EPR legislated programs are either full producer responsibility models, where producers fund and operate recycling programs, or cost-share models where producers fund a portion of costs of programs run by municipalities as part of their waste management services.

Businesses obligated by legislated programs are required to submit annual reports containing the weights of materials put into the marketplace in that province, and to pay corresponding fees for those designated materials, which are used to fund the costs of recycling.

In Canada, EPR recycling programs for residential paper and packaging products are legislated by the provincial government. While paper and packaging from the Industrial, Commercial, and Institutional (IC&I) sector – which includes office buildings, factories, malls, etc. -- is managed separately in business-to-business relationships.

EPR is in the midst of a significant transition in Canada, with many of the provincially-mandated residential programs transitioning from cost-share models to full EPR models. A status of the programs is illustrated in the below map.

About EPR and Canada's Paper Packaging Industry

PPEC represents its members to the provincial and federal government on Canadian printed paper and packaging (PPP) recycling and Extended Producer Responsibility, or “EPR,” regulatory and policy issues.

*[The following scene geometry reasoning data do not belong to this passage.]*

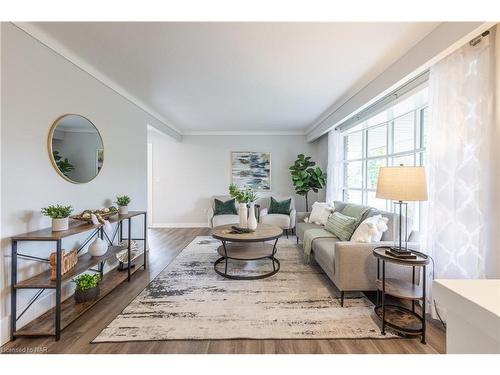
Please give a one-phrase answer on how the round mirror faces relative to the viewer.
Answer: facing the viewer and to the right of the viewer

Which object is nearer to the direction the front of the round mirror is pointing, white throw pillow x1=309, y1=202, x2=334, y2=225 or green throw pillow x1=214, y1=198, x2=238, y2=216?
the white throw pillow

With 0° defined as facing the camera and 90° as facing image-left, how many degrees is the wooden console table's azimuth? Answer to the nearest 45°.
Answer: approximately 315°

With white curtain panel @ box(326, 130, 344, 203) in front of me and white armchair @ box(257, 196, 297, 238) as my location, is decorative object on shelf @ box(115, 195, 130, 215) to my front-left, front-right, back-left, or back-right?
back-right

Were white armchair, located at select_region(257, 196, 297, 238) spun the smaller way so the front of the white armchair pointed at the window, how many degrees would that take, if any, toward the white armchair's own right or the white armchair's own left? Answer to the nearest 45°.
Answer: approximately 90° to the white armchair's own left

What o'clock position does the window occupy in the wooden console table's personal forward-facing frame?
The window is roughly at 11 o'clock from the wooden console table.

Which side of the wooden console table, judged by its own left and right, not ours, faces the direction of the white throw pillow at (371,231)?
front

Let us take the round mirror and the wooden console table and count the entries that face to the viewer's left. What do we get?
0

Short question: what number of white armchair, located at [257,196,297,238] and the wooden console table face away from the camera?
0

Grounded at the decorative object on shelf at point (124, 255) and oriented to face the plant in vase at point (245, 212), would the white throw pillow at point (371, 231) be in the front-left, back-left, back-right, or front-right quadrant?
front-right

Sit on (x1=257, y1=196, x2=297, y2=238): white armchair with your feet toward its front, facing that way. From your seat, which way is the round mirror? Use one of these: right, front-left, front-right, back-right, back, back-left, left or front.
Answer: front

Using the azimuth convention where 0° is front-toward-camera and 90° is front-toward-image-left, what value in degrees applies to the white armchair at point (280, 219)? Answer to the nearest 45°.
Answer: approximately 45°

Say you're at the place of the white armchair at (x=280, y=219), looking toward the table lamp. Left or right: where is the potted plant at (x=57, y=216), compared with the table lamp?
right

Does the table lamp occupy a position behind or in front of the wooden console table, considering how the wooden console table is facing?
in front

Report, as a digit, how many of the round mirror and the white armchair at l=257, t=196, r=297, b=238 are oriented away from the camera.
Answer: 0

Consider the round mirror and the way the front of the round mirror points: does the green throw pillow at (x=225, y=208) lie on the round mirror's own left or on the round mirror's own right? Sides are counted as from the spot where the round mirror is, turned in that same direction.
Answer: on the round mirror's own left

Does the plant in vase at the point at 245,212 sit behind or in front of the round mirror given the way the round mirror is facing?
in front

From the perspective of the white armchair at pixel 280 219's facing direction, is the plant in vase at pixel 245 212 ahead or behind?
ahead
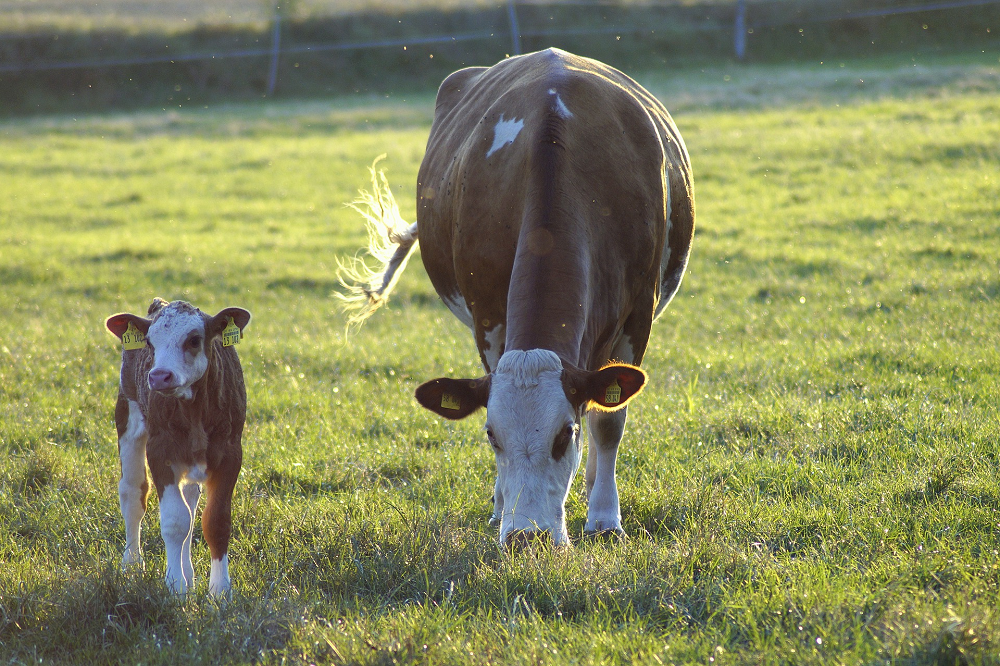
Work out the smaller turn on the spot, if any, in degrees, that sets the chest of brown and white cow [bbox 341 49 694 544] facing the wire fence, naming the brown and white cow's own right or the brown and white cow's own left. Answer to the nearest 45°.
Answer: approximately 180°

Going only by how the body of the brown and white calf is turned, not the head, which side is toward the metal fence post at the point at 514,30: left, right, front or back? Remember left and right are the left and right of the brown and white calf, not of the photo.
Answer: back

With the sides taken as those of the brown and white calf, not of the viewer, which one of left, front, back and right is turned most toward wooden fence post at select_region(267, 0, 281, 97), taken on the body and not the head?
back

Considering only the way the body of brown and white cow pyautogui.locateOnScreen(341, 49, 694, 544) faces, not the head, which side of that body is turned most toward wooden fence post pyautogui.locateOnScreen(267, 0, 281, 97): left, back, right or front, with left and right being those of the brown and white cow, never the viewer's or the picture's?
back

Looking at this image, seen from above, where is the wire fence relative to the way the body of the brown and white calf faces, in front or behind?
behind

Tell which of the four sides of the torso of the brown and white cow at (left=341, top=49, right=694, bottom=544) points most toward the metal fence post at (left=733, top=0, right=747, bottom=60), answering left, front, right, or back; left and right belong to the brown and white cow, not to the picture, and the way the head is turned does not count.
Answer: back

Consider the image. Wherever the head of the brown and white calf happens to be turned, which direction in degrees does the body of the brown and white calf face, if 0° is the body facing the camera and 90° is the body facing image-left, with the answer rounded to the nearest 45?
approximately 0°

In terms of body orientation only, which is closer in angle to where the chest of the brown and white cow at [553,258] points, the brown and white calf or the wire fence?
the brown and white calf

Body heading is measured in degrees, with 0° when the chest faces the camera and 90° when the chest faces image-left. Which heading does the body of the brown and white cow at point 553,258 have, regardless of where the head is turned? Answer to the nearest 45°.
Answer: approximately 0°

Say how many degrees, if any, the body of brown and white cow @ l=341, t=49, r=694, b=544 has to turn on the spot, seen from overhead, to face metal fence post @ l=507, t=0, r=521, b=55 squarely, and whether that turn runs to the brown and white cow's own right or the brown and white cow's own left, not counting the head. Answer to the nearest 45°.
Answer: approximately 180°

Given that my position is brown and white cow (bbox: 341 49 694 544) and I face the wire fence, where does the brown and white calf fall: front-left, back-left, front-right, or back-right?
back-left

Whether governments are introducing new regulations to introduce EPR for PPP, or consulting on existing programs to transition current programs to EPR models, PPEC is at the table with the government and participates in consultations to voice our key issues:

  • Promoting a level playing field between materials and fair stewardship fees
  • Understanding and addressing material contamination to ensure supply and quality of feedstocks
  • Practical and fair waste diversion targets based on data, collection and processing capacity, and availability of end markets
  • The importance of education and the consumer’s role in successful recycling programs
  • Having up-to-date and complete data to make evidence-based policy and regulatory decision
  • Understanding the differences between what is collected, diverted, and actually recycled
  • Banning cardboard boxes from landfill
  • EPR should be limited to residential PPP, and is not appropriate for managing paper packaging in the Industrial, Commercial, and Institutional (IC&I) sector
  • Timelines for consultation, regulation development, program plan development and implementation must be carefully considered

While PPEC members have not historically been obligated stewards of these programs – our members typically engage in business-to-business transactions, and do not directly supply finished products to consumer – such recycling programs are critical to our industry.

Recycled materials represent an important part of our industry’s circular economy to manufacturing the three major paper packaging grades in Canada. PPEC’s membership represents several different components of our industry’s recycling supply chain, not just as providers of recyclable paper-based packaging, but also as processors of collected paper materials, and as mills who are recycling and reusing the collected materials, which allows them to be remade into new paper packaging products again and again, keeping valuable raw material out of landfill.